Fot. Marek Kozioł i Piotr Mankiewicz
- Sprawdzeniem czy moja praca została wykonana poprawnie będzie zadowolenie użytkowników i to nie tylko miejscowych, ale także osób spoza powiatu chrzanowskiego – przyznaje Piotr Mankiewicz, cyklista, który zajmuje się znakowaniem szlaku zielonego.
Podobnego zdania są jego koledzy: Tomasz Glazer (szlak niebieski) i Marek Kozioł (szlak czerwony).
W założeniu projektu pętlę ma mieć każda z pięciu gmin powiatu chrzanowskiego. Mają to być ścieżki w sam raz na rodzinne wycieczki, niezbyt trudne, o długości nieco ponad 30 kilometrów, z pominięciem większych wzniesień na trasie. Każda z nich ma być profesjonalnie oznakowana, z punktami postojowymi z ławkami, koszami na śmieci i tablicami informacyjnymi. Wszystkie te elementy wykonają w stolarni osadzeni w trzebińskim zakładzie karnym. Znakowanie szlaków zakończy się w 2015 roku.

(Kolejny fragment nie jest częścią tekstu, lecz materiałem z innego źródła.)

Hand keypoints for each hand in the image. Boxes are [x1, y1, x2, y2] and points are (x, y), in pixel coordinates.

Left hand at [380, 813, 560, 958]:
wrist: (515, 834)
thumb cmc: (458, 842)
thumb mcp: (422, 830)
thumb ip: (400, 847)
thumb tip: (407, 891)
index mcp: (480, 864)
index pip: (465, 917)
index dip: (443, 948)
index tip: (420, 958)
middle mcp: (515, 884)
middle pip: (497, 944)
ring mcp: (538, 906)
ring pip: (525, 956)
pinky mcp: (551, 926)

- Osoby, które zdobędą wszystkie szlaki, będą na wzór „Zdobywcy Korony Gór Polski”, nagrodzeni profesjonalną koszulką rowerową – mówi pełnomocnik ds. turystyki rowerowej Andrzej Kiełbalski.
Wszystkie organizacje pozarządowe zrzeszające miejscowych cyklistów brały udział w forach poprzedzających prace rewitalizacyjne. Ustalono, że powiat chrzanowski będzie czerpał dobre wzorce z sąsiednich gmin i miast. Na spotkania zapraszano więc gości z Czernichowa i Jaworzna. Prowadzono również rozmowy z Nadleśnictwem Chrzanów i Krzeszowice.

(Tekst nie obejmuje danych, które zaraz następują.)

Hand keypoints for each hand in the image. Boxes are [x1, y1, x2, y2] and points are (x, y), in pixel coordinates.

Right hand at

- Cieszę się, że udało się nam zintegrować środowiska kolarskie, które jeszcze do niedawna nie potrafiły się dogadać w spornych kwestiach – podkreśla starosta Adam Potocki, inicjator akcji.
Znakowanie ścieżek rowerowych to jedno. Drugą inicjatywą jest budowa dróg rowerowych wzdłuż traktów powiatowych. Ukoronowaniem projektu natomiast będzie budowa ciągów pieszo-rowerowych.